While the Split Testing API allows you to test many different types of variables, we recommend you only test one variable at a time. Doing so preserves the scientific integrity of your test, and allows you to hone in on the specific difference that drove better performance.

For example, consider a split test at the ad set level of ad set A vs. ad set B. If ad set A uses conversions as its delivery optimization method and automatic placements, while ad set B uses link clicks for delivery optimization *and *custom placements, you’d be unable to tell whether the different delivery optimization methods or the different placements drove better performance.

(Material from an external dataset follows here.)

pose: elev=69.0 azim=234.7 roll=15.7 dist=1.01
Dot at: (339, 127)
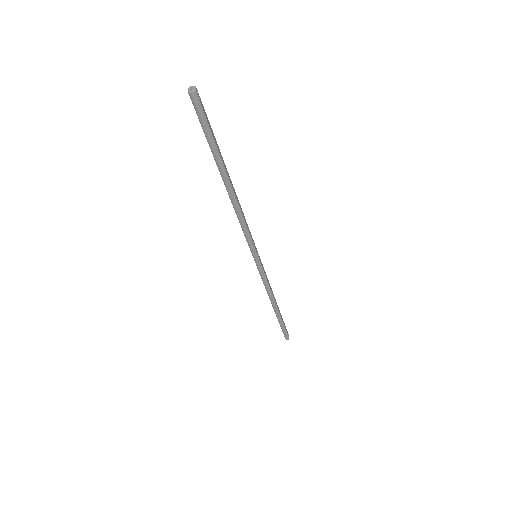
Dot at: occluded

In the same example, if both ad sets used conversions for delivery optimization, but still had different placements, you’d know that placement strategy could be the only thing responsible for differences in performance. Here’s an example to setup the abovementioned test at the ad set level:

Example to setup a split test at the ad set level to test variables:

curl \
-F 'name="new study"' \
-F 'description="test creative"' \ 
-F 'start_time=1478387569' \
-F 'end_time=1479597169' \
-F 'type=SPLIT_TEST' \
-F 'cells=[{name:"Group A",treatment_percentage:50,adsets:[<AD_SET_ID>]},{name:"Group B",treatment_percentage:50,adsets:[<AD_SET_ID>]}]' \
-F 'access_token=<ACCESS_TOKEN>' \ https://graph.facebook.com/<API_VERSION>/<BUSINESS_ID>/ad_studies

Testing Strategies

You may also wish to test two or more overarching strategies against each other. For example, does a campaign with an ad objective to measure conversions have a greater impact on your direct response marketing efforts than a campaign to drive website visits?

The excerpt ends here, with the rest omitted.